• **DOCUMENT EXTRACT**
Homily for the First Sunday of Lent (B) (21st February, 2021) on the Gospel

Gen 9:8-15;

Ps 24:4-9 (R. cf. v. 10);

1Pt 3:18-22;

Mk 1:12-15.

An overweight businessman decided it was time to shed some excess pounds. He took his new diet seriously, even changing his driving route to avoid his favourite bakery. One morning, however, he arrived at work carrying a gigantic coffee cake. His co-workers all scolded him, but he explained, “I accidentally drove by the bakery this morning, and there in the window was lots of cake. I felt this was no accident, so I prayed, ‘Lord, if you want me to have one of those delicious coffee cakes, let me have a parking place directly in front of the bakery’.” He continued, “And sure enough, the eighth time around the block, there it was![1]

Topic: Visit the Desert.

During our Spiritual Year formation, Wednesdays were always very challenging. They were set aside for desert experience. It was both really challenging as well as very necessary.

In today’s gospel, “...the Spirit immediately drove him out into the wilderness. He was in the wilderness forty days, tempted by Satan; and he was with the wild beasts; and the angels waited on him” (Mk 1:12-13). This happened after Jesus’ baptism but before His public ministry. It was a decisive moment for Jesus; time to decide whether to say Yes to His Father and No to Satan or the other way round.

Desert experience or whatever one prefers to call it is very important in our lives as individuals, both Christians, Muslims, Hindus, pagans, atheists, and so on and even in our lives as nations. And it is not a must that one has to travel to any of the deserts in the world for the experience. It is time to be alone with God. Hence Jesus tells us, “go into your room and shut the door and pray to your Father... (Matt 6:6). It is not time for too many words. It is a time to face oneself in the presence of God.

[Named joint coordinates]
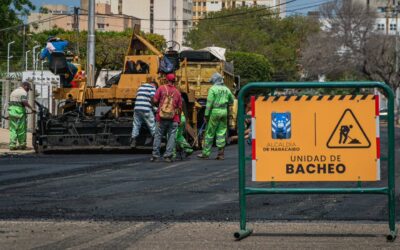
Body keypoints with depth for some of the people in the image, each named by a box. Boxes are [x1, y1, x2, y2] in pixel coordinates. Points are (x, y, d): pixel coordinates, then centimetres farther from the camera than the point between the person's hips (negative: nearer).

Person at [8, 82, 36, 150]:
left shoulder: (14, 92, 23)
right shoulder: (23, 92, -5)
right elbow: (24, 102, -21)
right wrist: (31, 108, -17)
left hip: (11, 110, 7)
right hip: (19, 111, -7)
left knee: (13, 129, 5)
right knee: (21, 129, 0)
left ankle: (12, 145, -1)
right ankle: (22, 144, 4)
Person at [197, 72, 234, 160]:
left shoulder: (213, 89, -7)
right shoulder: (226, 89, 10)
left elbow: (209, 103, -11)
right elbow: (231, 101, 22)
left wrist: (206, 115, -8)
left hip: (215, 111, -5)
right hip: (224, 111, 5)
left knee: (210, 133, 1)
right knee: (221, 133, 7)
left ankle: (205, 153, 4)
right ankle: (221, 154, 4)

...

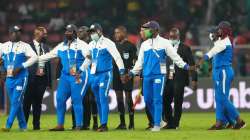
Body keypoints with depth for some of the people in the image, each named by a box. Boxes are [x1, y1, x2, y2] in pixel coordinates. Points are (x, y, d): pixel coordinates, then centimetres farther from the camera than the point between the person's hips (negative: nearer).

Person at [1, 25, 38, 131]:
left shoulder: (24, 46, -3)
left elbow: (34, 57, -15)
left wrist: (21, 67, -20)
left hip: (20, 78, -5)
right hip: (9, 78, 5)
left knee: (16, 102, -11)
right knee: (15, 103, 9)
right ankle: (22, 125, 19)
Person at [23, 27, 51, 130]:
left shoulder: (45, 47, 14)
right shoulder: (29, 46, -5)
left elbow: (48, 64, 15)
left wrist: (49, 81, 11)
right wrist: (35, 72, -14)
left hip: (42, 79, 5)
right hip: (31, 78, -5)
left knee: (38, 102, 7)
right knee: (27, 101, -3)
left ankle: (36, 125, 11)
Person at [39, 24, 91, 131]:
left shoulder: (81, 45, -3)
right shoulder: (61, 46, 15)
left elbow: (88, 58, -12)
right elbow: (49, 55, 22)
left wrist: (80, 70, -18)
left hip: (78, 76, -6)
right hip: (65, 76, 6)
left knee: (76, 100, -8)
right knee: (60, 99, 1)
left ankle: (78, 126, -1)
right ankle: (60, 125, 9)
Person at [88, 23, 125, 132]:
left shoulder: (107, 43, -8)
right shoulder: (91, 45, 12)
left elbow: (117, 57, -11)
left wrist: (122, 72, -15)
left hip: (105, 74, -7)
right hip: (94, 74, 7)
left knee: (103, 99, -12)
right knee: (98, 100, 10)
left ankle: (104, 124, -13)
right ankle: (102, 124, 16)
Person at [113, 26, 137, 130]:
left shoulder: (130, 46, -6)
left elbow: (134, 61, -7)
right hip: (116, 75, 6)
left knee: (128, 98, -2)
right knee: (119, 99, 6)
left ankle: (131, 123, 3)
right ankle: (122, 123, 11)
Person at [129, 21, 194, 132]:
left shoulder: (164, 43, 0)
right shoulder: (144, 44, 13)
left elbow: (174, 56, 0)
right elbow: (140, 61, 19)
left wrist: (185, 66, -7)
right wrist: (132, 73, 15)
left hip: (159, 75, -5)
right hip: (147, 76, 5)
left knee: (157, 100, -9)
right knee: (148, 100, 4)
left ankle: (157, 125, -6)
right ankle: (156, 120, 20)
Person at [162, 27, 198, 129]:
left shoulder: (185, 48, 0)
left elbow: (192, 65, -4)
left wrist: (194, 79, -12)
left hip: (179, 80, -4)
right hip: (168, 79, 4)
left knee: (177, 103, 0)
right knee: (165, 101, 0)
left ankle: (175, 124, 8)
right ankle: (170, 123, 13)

• **ACTIONS TO TAKE**
a) Update the stretch of the Lent homily from "Homily for the" through "Visit the Desert.", swapping "bakery" for "pastry shop".
b) Pick up the Lent homily after its last sentence and keep writing.

• **RESPONSES BY ITEM NUMBER**
a)
Homily for the First Sunday of Lent (B) (21st February, 2021) on the Gospel

Gen 9:8-15;

Ps 24:4-9 (R. cf. v. 10);

1Pt 3:18-22;

Mk 1:12-15.

An overweight businessman decided it was time to shed some excess pounds. He took his new diet seriously, even changing his driving route to avoid his favourite pastry shop. One morning, however, he arrived at work carrying a gigantic coffee cake. His co-workers all scolded him, but he explained, “I accidentally drove by the pastry shop this morning, and there in the window was lots of cake. I felt this was no accident, so I prayed, ‘Lord, if you want me to have one of those delicious coffee cakes, let me have a parking place directly in front of the pastry shop’.” He continued, “And sure enough, the eighth time around the block, there it was![1]

Topic: Visit the Desert.

b)
The holy season of Lent has just begun. And “At the beginning of Lent we renew our response to the Covenant, the pact of love that God made with each of us at our baptism” (The new Sunday missal: A new edition, p. 519). Although many have made different resolutions this Lent but I consider it necessary to recall the resolutions we made earlier before now and to what extent we fulfilled them. Our lives would have been something very much better if we have been fulfilling our resolutions.

Desert is for different purposes. One can go to the desert to pray, cf. Mk 1:35; to rest, cf. Mk 6:31; to be taught, cf. Lk 9:11; to decide, cf. Matt 14:13; to be healed, cf. Matt 14:14, among others. It is time for us to visit the Desert because it is high time we look at ourselves in the presence of God to see how well we are achieving our potentials.

Even in our present conditions, we must not forget that just as the angels were with Jesus in the wilderness, God’s angels are always with us because he has given his angels charge over us to guard us in all our ways, cf. Ps 91:11; Matt 4:6; Lk 4:10. May no situation lead us into sin for Jesus never sinned, cf. Heb 4:15; 1Pt 2:22. It is important we make out time for God so that He can direct our lives as individuals and as nations. Unlike the businessman in our introductory story, we must not expose ourselves to temptations.

One may ask why desert of all places? As long as we are attached to our ethnic groups, personal interests, and so on, it will be very difficult for us to make important decisions rightly.

Bible Readings: Matt 6:5-34; 13:1-23; Jas 4:1-10; Heb 4:14-16; Is 58:1-14; Eph 6:10-20.

Thought for today: How did you prepare to spend this holy season?

Let us pray:

Lord, lead us into the desert. We know that Satan may tempt us but we rely on your power because apart from you we can do nothing – Amen (Jn 15:5).

You are free to share this reflection with others if you consider it worthy.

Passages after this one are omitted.